> Task brief
Filter out every line below that lacks "when", and copy the rest.

> Recorded information
════════════════

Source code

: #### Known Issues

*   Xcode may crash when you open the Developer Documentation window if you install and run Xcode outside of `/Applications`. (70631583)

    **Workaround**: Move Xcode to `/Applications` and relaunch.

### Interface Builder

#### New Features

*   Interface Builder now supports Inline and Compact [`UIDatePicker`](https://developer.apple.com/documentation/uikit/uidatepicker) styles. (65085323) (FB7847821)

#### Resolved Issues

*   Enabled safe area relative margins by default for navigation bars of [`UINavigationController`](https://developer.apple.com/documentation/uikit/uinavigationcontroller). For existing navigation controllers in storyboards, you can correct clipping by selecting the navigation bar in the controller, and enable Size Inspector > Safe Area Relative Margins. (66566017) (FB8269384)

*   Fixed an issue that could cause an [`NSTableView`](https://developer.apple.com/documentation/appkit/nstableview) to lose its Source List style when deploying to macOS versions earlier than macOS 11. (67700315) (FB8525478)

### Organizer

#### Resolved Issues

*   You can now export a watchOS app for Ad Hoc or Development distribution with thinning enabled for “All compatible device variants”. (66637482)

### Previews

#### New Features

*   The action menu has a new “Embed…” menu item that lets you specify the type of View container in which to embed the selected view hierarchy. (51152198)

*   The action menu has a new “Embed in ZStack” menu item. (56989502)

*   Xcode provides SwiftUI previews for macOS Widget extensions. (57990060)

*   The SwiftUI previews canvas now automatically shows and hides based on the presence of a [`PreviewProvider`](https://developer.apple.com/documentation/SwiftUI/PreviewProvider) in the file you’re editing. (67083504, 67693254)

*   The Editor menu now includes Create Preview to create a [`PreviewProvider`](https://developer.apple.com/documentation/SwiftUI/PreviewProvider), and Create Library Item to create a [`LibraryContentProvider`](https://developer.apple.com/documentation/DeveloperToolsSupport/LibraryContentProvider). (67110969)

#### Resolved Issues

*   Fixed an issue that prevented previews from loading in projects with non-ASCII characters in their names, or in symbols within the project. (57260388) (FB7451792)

════════════════

> Task result
*   Xcode may crash when you open the Developer Documentation window if you install and run Xcode outside of `/Applications`. (70631583)
*   Fixed an issue that could cause an [`NSTableView`](https://developer.apple.com/documentation/appkit/nstableview) to lose its Source List style when deploying to macOS versions earlier than macOS 11. (67700315) (FB8525478)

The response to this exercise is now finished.